Мы навалились на великана. Он скрипел зубами, бился головой и, вдруг вывернувшись из-под рук, потянулся к огню, схватил горящую головешку и затих. Несколько секунд он сидел совсем неподвижно, наморщив лоб, весь прислушиваясь к боли в руке. И вдруг радостно, тихо засмеялся:

— Люди, живые! А я думал, опять это кажется, опять, думал, кажется! А-а-а! Братики, родные вы мои! — громадные ручищи обхватили мои ноги, он сунулся лицом в мои унты и отчаянно заплакал. Он громко всхлипывал, словно лаял, крутил лохматой, мокрой и теперь уже покорной головой. А через полчаса Улахан кормил его со своей ложки горячим бульоном. На его лице и на руках белели, расползались страшные водяные волдыри, как будто их обварили кипятком. Иногда он отталкивал ложку и свистел от боли или внезапно и без передышки выкладывал с десяток ругательств. Но это было хорошо. Не чувствовал он только двух пальцев на руке и левого уха. Потом поверх теплой ушанки мы накрепко обмотали его пушистым шерстяным шарфом, оставили только рот и рыжую разбойничью бороду. Он сидел на снегу, в красных отблесках огня, неподвижный, тяжелый, как старинное безликое изваяние неведомого казака, открывателя этих земель...

Улахан, с толстой куропачьей ножкой в руке, утерся рукавом малицы и, словно мимоходом, лукаво спросил:

— Думаю так, Афанасий далеко по тундре ходил, чужой песец искал?

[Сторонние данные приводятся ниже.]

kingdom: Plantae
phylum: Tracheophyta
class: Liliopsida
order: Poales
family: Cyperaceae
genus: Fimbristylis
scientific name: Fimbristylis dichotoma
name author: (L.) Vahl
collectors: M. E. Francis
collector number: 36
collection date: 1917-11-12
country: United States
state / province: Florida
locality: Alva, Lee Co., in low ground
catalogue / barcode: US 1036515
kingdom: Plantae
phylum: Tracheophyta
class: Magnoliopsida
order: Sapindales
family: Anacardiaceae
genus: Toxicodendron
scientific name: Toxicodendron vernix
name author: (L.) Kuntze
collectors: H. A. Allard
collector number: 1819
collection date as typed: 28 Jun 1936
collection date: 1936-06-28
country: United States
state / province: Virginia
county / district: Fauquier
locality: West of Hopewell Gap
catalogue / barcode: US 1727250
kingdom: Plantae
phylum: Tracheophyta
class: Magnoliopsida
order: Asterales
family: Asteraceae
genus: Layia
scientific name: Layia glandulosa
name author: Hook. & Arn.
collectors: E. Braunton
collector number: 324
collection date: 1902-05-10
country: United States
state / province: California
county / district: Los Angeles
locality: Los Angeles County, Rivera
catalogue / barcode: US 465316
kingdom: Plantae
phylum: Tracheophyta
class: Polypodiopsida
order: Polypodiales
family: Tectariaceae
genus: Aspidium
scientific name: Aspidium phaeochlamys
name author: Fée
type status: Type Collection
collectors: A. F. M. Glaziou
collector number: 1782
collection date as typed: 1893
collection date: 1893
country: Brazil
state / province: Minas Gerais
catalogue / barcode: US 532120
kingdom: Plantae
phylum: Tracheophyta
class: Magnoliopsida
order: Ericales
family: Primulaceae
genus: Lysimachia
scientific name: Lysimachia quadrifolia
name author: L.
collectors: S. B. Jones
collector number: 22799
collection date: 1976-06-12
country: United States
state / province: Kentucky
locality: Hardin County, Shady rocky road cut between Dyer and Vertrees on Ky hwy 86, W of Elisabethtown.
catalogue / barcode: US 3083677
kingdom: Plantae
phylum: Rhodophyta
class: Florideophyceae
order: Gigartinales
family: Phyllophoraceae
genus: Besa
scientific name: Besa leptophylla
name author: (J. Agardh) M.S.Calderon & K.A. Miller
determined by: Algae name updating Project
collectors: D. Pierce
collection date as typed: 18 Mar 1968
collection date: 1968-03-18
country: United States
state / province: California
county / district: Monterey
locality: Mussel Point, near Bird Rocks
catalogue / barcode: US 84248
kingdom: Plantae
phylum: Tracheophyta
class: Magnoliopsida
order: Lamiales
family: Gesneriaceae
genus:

— Улахан, хороший ты человек, ей-богу нет, в поселок я поехал, керосин у меня кончился, — забеспокоился тот.

Помолчали.

— Почитай, родился в тундре, — опять заговорил он, — а сей год другой раз пропадаю. Осенью на озере под лед завалился, ноне опять пурга прихватила... Да мне наплевать! Веселый я человек! — неожиданно и озорно заключил он и тут же снова засвистал от боли.


Вот и все. На другой день мы приехали в поселок. Афанасия оперировали в то же утро. Отняли только два пальца на руке. Страшные язвы на щеках и на подбородке зажили через месяц. А весной он уже приезжал к нам, водил наших рабочих бить гусей и ловить рыбу. Места оказывались самые неожиданные, добывали столько, что не успевали долбить ямы в мерзлоте. Вообще после этой встряски стал он иначе относиться к людям, во многом изменился к лучшему. Даже неугомонный Урванцев больше не трунит и не зовет его ни «варягом», ни «викингом».